Приходилось ему и читать лекции в совсем непривычной аудитории. Однажды в Ольгине, где мы жили на даче, появились объявления о том, что будет дан концерт из произведений Чайковского, а вступительную лекцию прочтет Л. В. Георг. Концерт был в жалком театральном помещении, которое не использовалось с 1915 года. Слушатели явно не понимали лекции, и нам было очень жаль Леонида Владимировича.
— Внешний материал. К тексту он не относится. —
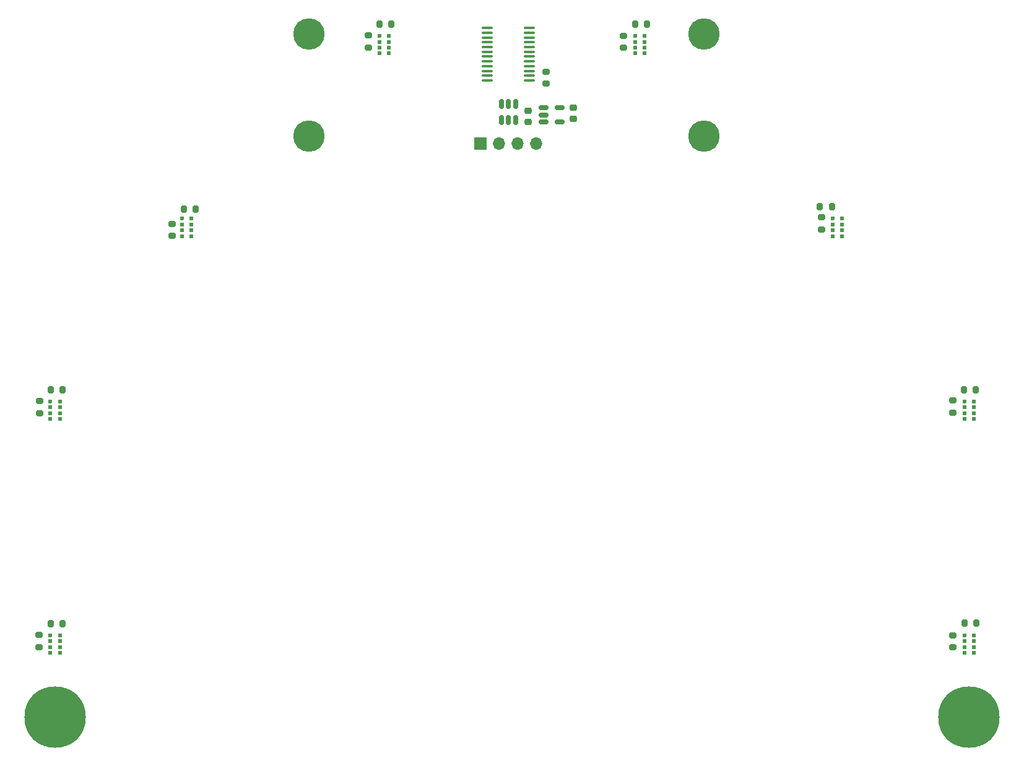
<source format=gbr>
%TF.GenerationSoftware,KiCad,Pcbnew,9.0.1*%
%TF.CreationDate,2025-05-06T09:48:23+02:00*%
%TF.ProjectId,lijnsensor V2,6c696a6e-7365-46e7-936f-722056322e6b,rev?*%
%TF.SameCoordinates,Original*%
%TF.FileFunction,Soldermask,Top*%
%TF.FilePolarity,Negative*%
%FSLAX46Y46*%
G04 Gerber Fmt 4.6, Leading zero omitted, Abs format (unit mm)*
G04 Created by KiCad (PCBNEW 9.0.1) date 2025-05-06 09:48:23*
%MOMM*%
%LPD*%
G01*
G04 APERTURE LIST*
G04 Aperture macros list*
%AMRoundRect*
0 Rectangle with rounded corners*
0 $1 Rounding radius*
0 $2 $3 $4 $5 $6 $7 $8 $9 X,Y pos of 4 corners*
0 Add a 4 corners polygon primitive as box body*
4,1,4,$2,$3,$4,$5,$6,$7,$8,$9,$2,$3,0*
0 Add four circle primitives for the rounded corners*
1,1,$1+$1,$2,$3*
1,1,$1+$1,$4,$5*
1,1,$1+$1,$6,$7*
1,1,$1+$1,$8,$9*
0 Add four rect primitives between the rounded corners*
20,1,$1+$1,$2,$3,$4,$5,0*
20,1,$1+$1,$4,$5,$6,$7,0*
20,1,$1+$1,$6,$7,$8,$9,0*
20,1,$1+$1,$8,$9,$2,$3,0*%
%AMOutline5P*
0 Free polygon, 5 corners , with rotation*
0 The origin of the aperture is its center*
0 number of corners: always 5*
0 $1 to $10 corner X, Y*
0 $11 Rotation angle, in degrees counterclockwise*
0 create outline with 5 corners*
4,1,5,$1,$2,$3,$4,$5,$6,$7,$8,$9,$10,$1,$2,$11*%
%AMOutline6P*
0 Free polygon, 6 corners , with rotation*
0 The origin of the aperture is its center*
0 number of corners: always 6*
0 $1 to $12 corner X, Y*
0 $13 Rotation angle, in degrees counterclockwise*
0 create outline with 6 corners*
4,1,6,$1,$2,$3,$4,$5,$6,$7,$8,$9,$10,$11,$12,$1,$2,$13*%
%AMOutline7P*
0 Free polygon, 7 corners , with rotation*
0 The origin of the aperture is its center*
0 number of corners: always 7*
0 $1 to $14 corner X, Y*
0 $15 Rotation angle, in degrees counterclockwise*
0 create outline with 7 corners*
4,1,7,$1,$2,$3,$4,$5,$6,$7,$8,$9,$10,$11,$12,$13,$14,$1,$2,$15*%
%AMOutline8P*
0 Free polygon, 8 corners , with rotation*
0 The origin of the aperture is its center*
0 number of corners: always 8*
0 $1 to $16 corner X, Y*
0 $17 Rotation angle, in degrees counterclockwise*
0 create outline with 8 corners*
4,1,8,$1,$2,$3,$4,$5,$6,$7,$8,$9,$10,$11,$12,$13,$14,$15,$16,$1,$2,$17*%
G04 Aperture macros list end*
%ADD10RoundRect,0.200000X-0.275000X0.200000X-0.275000X-0.200000X0.275000X-0.200000X0.275000X0.200000X0*%
%ADD11C,4.300000*%
%ADD12Outline5P,-0.287500X0.244000X0.287500X0.244000X0.287500X-0.067100X0.110600X-0.244000X-0.287500X-0.244000X0.000000*%
%ADD13R,0.575000X0.488000*%
%ADD14C,8.400000*%
%ADD15RoundRect,0.225000X-0.250000X0.225000X-0.250000X-0.225000X0.250000X-0.225000X0.250000X0.225000X0*%
%ADD16R,1.700000X1.700000*%
%ADD17O,1.700000X1.700000*%
%ADD18RoundRect,0.150000X-0.512500X-0.150000X0.512500X-0.150000X0.512500X0.150000X-0.512500X0.150000X0*%
%ADD19RoundRect,0.200000X-0.200000X-0.275000X0.200000X-0.275000X0.200000X0.275000X-0.200000X0.275000X0*%
%ADD20RoundRect,0.150000X0.150000X-0.512500X0.150000X0.512500X-0.150000X0.512500X-0.150000X-0.512500X0*%
%ADD21RoundRect,0.200000X0.275000X-0.200000X0.275000X0.200000X-0.275000X0.200000X-0.275000X-0.200000X0*%
%ADD22RoundRect,0.100000X0.637500X0.100000X-0.637500X0.100000X-0.637500X-0.100000X0.637500X-0.100000X0*%
G04 APERTURE END LIST*
D10*
%TO.C,R16*%
X53900000Y-106775000D03*
X53900000Y-108425000D03*
%TD*%
D11*
%TO.C,H1*%
X144750000Y-70500000D03*
%TD*%
D10*
%TO.C,R14*%
X72025000Y-82490000D03*
X72025000Y-84140000D03*
%TD*%
D12*
%TO.C,U5*%
X162362000Y-81800000D03*
D13*
X162362000Y-82600000D03*
X162362000Y-83400000D03*
X162362000Y-84200000D03*
X163638000Y-84200000D03*
X163638000Y-83400000D03*
X163638000Y-82600000D03*
X163638000Y-81800000D03*
%TD*%
D12*
%TO.C,U4*%
X135362000Y-56800000D03*
D13*
X135362000Y-57600000D03*
X135362000Y-58400000D03*
X135362000Y-59200000D03*
X136638000Y-59200000D03*
X136638000Y-58400000D03*
X136638000Y-57600000D03*
X136638000Y-56800000D03*
%TD*%
D14*
%TO.C,H6*%
X181000000Y-150000000D03*
%TD*%
D12*
%TO.C,U9*%
X73362000Y-81800000D03*
D13*
X73362000Y-82600000D03*
X73362000Y-83400000D03*
X73362000Y-84200000D03*
X74638000Y-84200000D03*
X74638000Y-83400000D03*
X74638000Y-82600000D03*
X74638000Y-81800000D03*
%TD*%
D12*
%TO.C,U6*%
X180362000Y-106800000D03*
D13*
X180362000Y-107600000D03*
X180362000Y-108400000D03*
X180362000Y-109200000D03*
X181638000Y-109200000D03*
X181638000Y-108400000D03*
X181638000Y-107600000D03*
X181638000Y-106800000D03*
%TD*%
D12*
%TO.C,U7*%
X180362000Y-138800000D03*
D13*
X180362000Y-139600000D03*
X180362000Y-140400000D03*
X180362000Y-141200000D03*
X181638000Y-141200000D03*
X181638000Y-140400000D03*
X181638000Y-139600000D03*
X181638000Y-138800000D03*
%TD*%
D11*
%TO.C,H2*%
X144750000Y-56500000D03*
%TD*%
D10*
%TO.C,R8*%
X178800000Y-106675000D03*
X178800000Y-108325000D03*
%TD*%
D15*
%TO.C,C2*%
X126900000Y-66625000D03*
X126900000Y-68175000D03*
%TD*%
D16*
%TO.C,J1*%
X114200000Y-71500000D03*
D17*
X116740000Y-71500000D03*
X119280000Y-71500000D03*
X121820000Y-71500000D03*
%TD*%
D12*
%TO.C,U10*%
X55362000Y-106800000D03*
D13*
X55362000Y-107600000D03*
X55362000Y-108400000D03*
X55362000Y-109200000D03*
X56638000Y-109200000D03*
X56638000Y-108400000D03*
X56638000Y-107600000D03*
X56638000Y-106800000D03*
%TD*%
D10*
%TO.C,R2*%
X53800000Y-138775000D03*
X53800000Y-140425000D03*
%TD*%
D18*
%TO.C,U3*%
X122762500Y-66650000D03*
X122762500Y-67600000D03*
X122762500Y-68550000D03*
X125037500Y-68550000D03*
X125037500Y-66650000D03*
%TD*%
D19*
%TO.C,R15*%
X55375000Y-105200000D03*
X57025000Y-105200000D03*
%TD*%
%TO.C,R1*%
X55375000Y-137200000D03*
X57025000Y-137200000D03*
%TD*%
%TO.C,R13*%
X73605000Y-80470000D03*
X75255000Y-80470000D03*
%TD*%
D20*
%TO.C,U1*%
X117050000Y-68337500D03*
X118000000Y-68337500D03*
X118950000Y-68337500D03*
X118950000Y-66062500D03*
X118000000Y-66062500D03*
X117050000Y-66062500D03*
%TD*%
D19*
%TO.C,R9*%
X180362000Y-137150000D03*
X182012000Y-137150000D03*
%TD*%
D21*
%TO.C,R17*%
X123100000Y-63325000D03*
X123100000Y-61675000D03*
%TD*%
D15*
%TO.C,C1*%
X120700000Y-67025000D03*
X120700000Y-68575000D03*
%TD*%
D10*
%TO.C,R4*%
X133738000Y-56750000D03*
X133738000Y-58400000D03*
%TD*%
D11*
%TO.C,H3*%
X90750000Y-56500000D03*
%TD*%
%TO.C,H4*%
X90750000Y-70500000D03*
%TD*%
D12*
%TO.C,U8*%
X100362000Y-56800000D03*
D13*
X100362000Y-57600000D03*
X100362000Y-58400000D03*
X100362000Y-59200000D03*
X101638000Y-59200000D03*
X101638000Y-58400000D03*
X101638000Y-57600000D03*
X101638000Y-56800000D03*
%TD*%
D12*
%TO.C,U11*%
X55362000Y-138800000D03*
D13*
X55362000Y-139600000D03*
X55362000Y-140400000D03*
X55362000Y-141200000D03*
X56638000Y-141200000D03*
X56638000Y-140400000D03*
X56638000Y-139600000D03*
X56638000Y-138800000D03*
%TD*%
D10*
%TO.C,R10*%
X178737000Y-138800000D03*
X178737000Y-140450000D03*
%TD*%
D19*
%TO.C,R7*%
X180275000Y-105200000D03*
X181925000Y-105200000D03*
%TD*%
%TO.C,R11*%
X100325000Y-55200000D03*
X101975000Y-55200000D03*
%TD*%
%TO.C,R5*%
X160575000Y-80150000D03*
X162225000Y-80150000D03*
%TD*%
D10*
%TO.C,R6*%
X160800000Y-81600000D03*
X160800000Y-83250000D03*
%TD*%
D19*
%TO.C,R3*%
X135325000Y-55150000D03*
X136975000Y-55150000D03*
%TD*%
D10*
%TO.C,R12*%
X98800000Y-56725000D03*
X98800000Y-58375000D03*
%TD*%
D22*
%TO.C,U2*%
X120862500Y-62875000D03*
X120862500Y-62225000D03*
X120862500Y-61575000D03*
X120862500Y-60925000D03*
X120862500Y-60275000D03*
X120862500Y-59625000D03*
X120862500Y-58975000D03*
X120862500Y-58325000D03*
X120862500Y-57675000D03*
X120862500Y-57025000D03*
X120862500Y-56375000D03*
X120862500Y-55725000D03*
X115137500Y-55725000D03*
X115137500Y-56375000D03*
X115137500Y-57025000D03*
X115137500Y-57675000D03*
X115137500Y-58325000D03*
X115137500Y-58975000D03*
X115137500Y-59625000D03*
X115137500Y-60275000D03*
X115137500Y-60925000D03*
X115137500Y-61575000D03*
X115137500Y-62225000D03*
X115137500Y-62875000D03*
%TD*%
D14*
%TO.C,H5*%
X56000000Y-150000000D03*
%TD*%
M02*

</source>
Вскоре после моего окончания школы он заболел, кажется сыпным тифом. Болезнь испортила сердце. Я встретил его в трамвае, и он мне показался потолстевшим. Леонид Владимирович сказал: «Не располнел, а распух, распух я!»
Затем наступила пора, в которой Леонид Владимирович являлся нам, его ученикам, только в воспоминаниях. Более полувека помню я его так ясно, как никого из других своих учителей. Помню его высокий, очень красивый лоб…
КАТЕРИНУШКА ЗАКАТИЛАСЬА вот другой мой воспитатель — домашний, звали его Катеринушкой.
Единственное, что сохранилось от Катеринушки, — фотография, на которой она снята с моей бабушкой, Марией Николаевной Коняевой. Фотография плохая, но характерная. Обе смеются до слез. Бабушка просто смеется, а Катеринушка и глаза закрыла, и видно, что слова вымолвить не может от смеха. Я знаю, отчего обе так смеются, но не скажу… Не надо!
Кто снял их во время приступа такого неудержимого смеха — не знаю. Фотография любительская, и в нашей семье она давно-давно. Катеринушка нянчила мою мать, нянчила моих братьев. Мы хотели, чтобы помогла она нам и с нашими «рунчиками» — Верочкой и Милочкой, но что-то ей помешало. Помех у нее, притом неожиданных, было немало.
Помню, что в детстве жила она в Тарасовом в одной со мной комнате, а было мне тогда лет шесть, и я открыл тогда впервые, к своему удивлению, что у женщин есть ноги. Юбки носили такие длинные, что видна была только обувь. А тут по утрам за ширмой, когда Катеринушка вставала, появлялись две ноги в толстых чулках разного цвета (чулок все равно под юбкой не было видно). Я смотрел на эти разноцветные чулки, появлявшиеся передо мной до щиколоток, и удивлялся.
Катеринушка была как родная и для нашей семьи, и для семьи моей бабушки по матери. Чуть что нужно — и появлялась в семье Катеринушка: заболеет ли кто серьезно и нужно ухаживать, ожидается ли ребенок и нужно готовиться к его появлению на свет — шить свивальнички, подгузнички, волосяной (нежаркий) матрасик, чепчики и тому подобное, заневестилась ли девушка и нужно готовить ей приданое — во всех этих случаях появлялась Катеринушка с деревянным сундучком, устраивалась жить и, как своя, вела всю подготовку, рассказывала, говорила, шутила, в сумерки пела со всем семейством старинные песни, вспоминала про старое.